Em outros tempos...
Numa densa floresta uma
grande colônia de formigas. Elas passavam os dias muito ocupadas carregando
folhas, sementes e pequenos detritos para o seu formigueiro. Perto da entrada
do formigueiro, dentro de um oco de uma árvore, morava um pequeno grilo, alegre
e cantador. Vivia saltitando e distribuindo sua música suave pela floresta.
Algumas formigas desse
formigueiro, enciumadas e arrogantes, começaram a tratar o grilo com desdém.
Elas diziam que ele era preguiçoso e que ele estava atrapalhando o trabalho delas.
- Vejam, gritou uma delas,
enquanto nós trabalhamos sem cessar, esse inútil vive cantando e se divertindo.
Elas se uniam em grupos para
expulsá-lo de seu caminho, frequentemente derrubavam o galhinho onde ele estava
pousado e, ainda pior, espalharam boatos pela floresta dizendo que ele era preguiçoso
e que vivia atrapalhando o trabalho dos outros.
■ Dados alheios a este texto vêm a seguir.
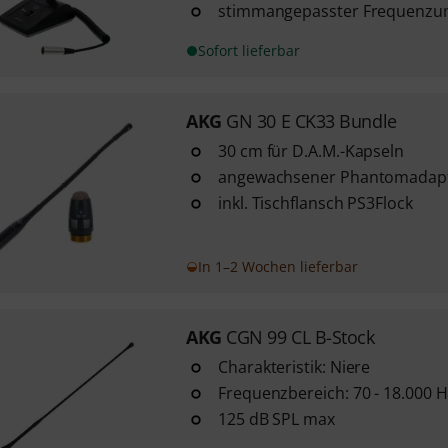
stimmangepasster Frequenzumf
Sofort lieferbar
AKG
GN 30 E CK33 Bundle
30 cm für D.A.M.-Kapseln
angewachsener Phantomadap
inkl. Tischflansch PS3Flock
In 1–2 Wochen lieferbar
AKG
CGN 99 CL B-Stock
Charakteristik: Niere
Frequenzbereich: 70 - 18.000 H
125 dB SPL max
Diante de tanta perseguição
o grilo se sentiu muito triste e pensou até em abandonar a floresta. Sua voz,
antes potente, tornou-se fraca e praticamente parou de cantar.
Um dia, a floresta foi
acometida por uma terrível tempestade. As águas abundantes da chuva invadiram o
formigueiro, expulsando as formigas de lá. A chuva continuava forte. O vento
rugia ensurdecedor derrubando folhas e galhos das árvores. Desesperadas começaram
a vagar em busca de um abrigo, mas sem sucesso. Foi quando ouviram uma melodia
conhecida: era o canto do pequeno grilo.
Guiadas pela música, as
formigas encontraram um tronco oco e seguro, onde puderam se abrigar até a
tormenta passar. Perceberam que aquela música que tantas vezes elas haviam
desprezado, agora lhes salvara a vida. Envergonhadas, pediram desculpas ao
grilo, reconhecendo que cada ser da natureza tem o seu dom e sua importância.
O grilo voltou a cantar, mas
dessa vez com o coração leve: finalmente havia sido respeitado.
Reflexão: Às vezes, aquilo que parece inútil é o que nos salva nos momentos difíceis.